A simplified version of ConVIRT model is trained from scratch, with linear projection from each encoder to the multi-modal embedding space. Only random crop was done for data augmentation.
Modified ResNet-50 or ViT was used for image encoder and a variation of Transormer was used for text encoder. The image encoder was scaled along width, depth, and resolution and text encoder scaled only along width.
The best CLIP model ViT-L/14@336px is pre-trained at higher 336 pixel resolution for an additional epoch (similar to FixRes)
At test time the text encoder synthesizes a zero-shot linear classifier by embedding the names/descriptions of the ouput classes of the datasets.
Using prompt template, e.g. “A photo of a {label}.”, improves performance by a few percentage, and ensembling prompts provides additional gains.

How well does the paper perform?

The performance of the CLIP model is compared with 30 different existing computer vision datasets. The model transfers to most of the tasks and is often competitive with fully supervised baselines without the need for any dataset specific training. CLIP also outperforms the best publicly available ImageNet model while also being computationally efficient.
On evaluating on natural distribution shifts such as ImageNetV2, ImageNet Sketch, ImageNet-Vid, ObjectNet, ImageNet Adversarial, ImageNet Rendition, Zero-shot CLIP improves robustness to distribution shift, reducing the gap by up to 75%.
CLIP’s zero-shot performance is still weak on some specialized, complex, or abstract datasets/tasks. On training CLIP on unfiltered images and text from the internet results in the model learning many social biases.

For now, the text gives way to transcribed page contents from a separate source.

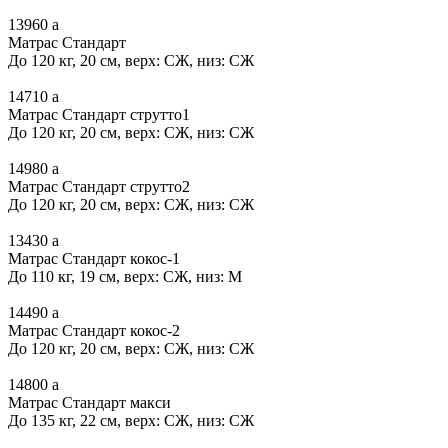
13960
a
Матрас Стандарт
До 120 кг, 20 см, верх: СЖ, низ: СЖ
14710
a
Матрас Стандарт струтто1
До 120 кг, 20 см, верх: СЖ, низ: СЖ
14980
a
Матрас Стандарт струтто2
До 120 кг, 20 см, верх: СЖ, низ: СЖ
13430
a
Матрас Стандарт кокос-1
До 110 кг, 19 см, верх: СЖ, низ: М
14490
a
Матрас Стандарт кокос-2
До 120 кг, 20 см, верх: СЖ, низ: СЖ
14800
a
Матрас Стандарт макси
До 135 кг, 22 см, верх: СЖ, низ: СЖ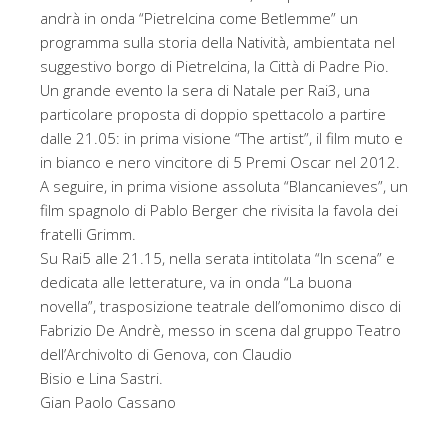
andrà in onda “Pietrelcina come Betlemme” un
programma sulla storia della Natività, ambientata nel
suggestivo borgo di Pietrelcina, la Città di Padre Pio.
Un grande evento la sera di Natale per Rai3, una
particolare proposta di doppio spettacolo a partire
dalle 21.05: in prima visione “The artist”, il film muto e
in bianco e nero vincitore di 5 Premi Oscar nel 2012.
A seguire, in prima visione assoluta “Blancanieves”, un
film spagnolo di Pablo Berger che rivisita la favola dei
fratelli Grimm.
Su Rai5 alle 21.15, nella serata intitolata “In scena” e
dedicata alle letterature, va in onda “La buona
novella”, trasposizione teatrale dell’omonimo disco di
Fabrizio De Andrè, messo in scena dal gruppo Teatro
dell’Archivolto di Genova, con Claudio
Bisio e Lina Sastri.
Gian Paolo Cassano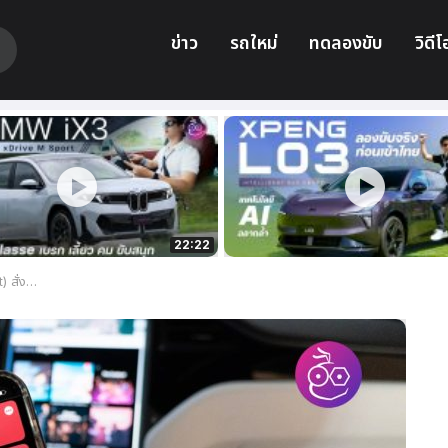
ข่าว
รถใหม่
ทดลองขับ
วิดีโ
22:22
ด้วย Siri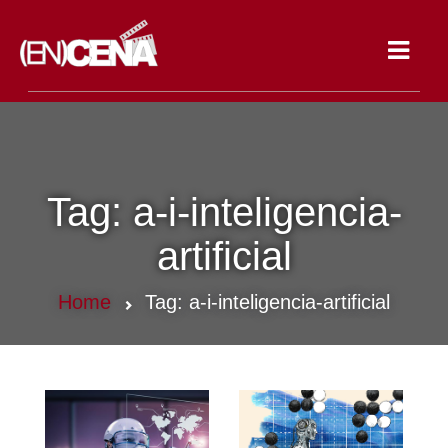
Toggle
navigat
Tag:
a-i-inteligencia-
artificial
Home
Tag:
a-i-inteligencia-artificial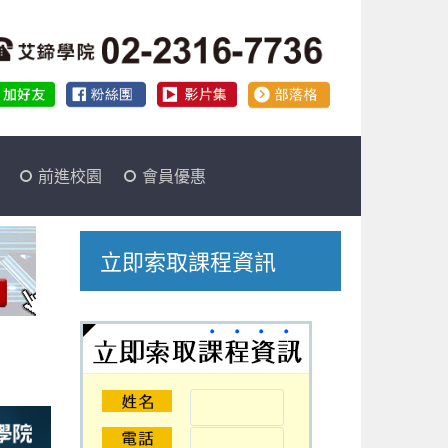
前進校園
會員優惠
立即索取課程資訊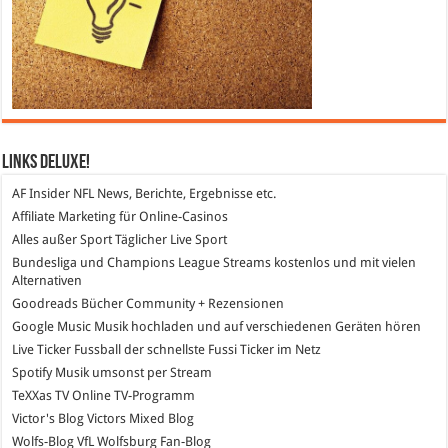
Links DeLuXe!
AF Insider
NFL News, Berichte, Ergebnisse etc.
Affiliate Marketing
für Online-Casinos
Alles außer Sport
Täglicher Live Sport
Bundesliga und Champions League Streams
kostenlos und mit vielen
Alternativen
Goodreads
Bücher Community + Rezensionen
Google Music
Musik hochladen und auf verschiedenen Geräten hören
Live Ticker Fussball
der schnellste Fussi Ticker im Netz
Spotify
Musik umsonst per Stream
TeXXas TV
Online TV-Programm
Victor's Blog
Victors Mixed Blog
Wolfs-Blog
VfL Wolfsburg Fan-Blog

Zero shot clip versus Linear Probe on ResNet-50	Comparison of zero shot versus few-shot linear probes ‘

Linear probe performance of CLIP models in comparison with state-of-the-art computer vision models.

results3

results4

What interesting variants are explored?

The paper used different backbones for image encoder like Resnet-50, 101, RN50x4, RN50x16, RN50x64, ViT-B/32, ViT-B/16, ViT-L/14 and ViT-L/14@336px with the last CLIP model being the best.

TL;DR

The CLIP model uses contrastive representation learning with jointly training VIT/Resnet image encoder and transformer text encoder to predict (image, text) pairs using the WebImageText dataset introduced by the authors.
Large scale natural language supervision (400 million examples) is used to facilitate zero-shot transfer.
Zero-shot CLIP models are more robust than supervised ImageNet models of equivalent accuracy as the CLIP model transfers to most of the datasets/tasks.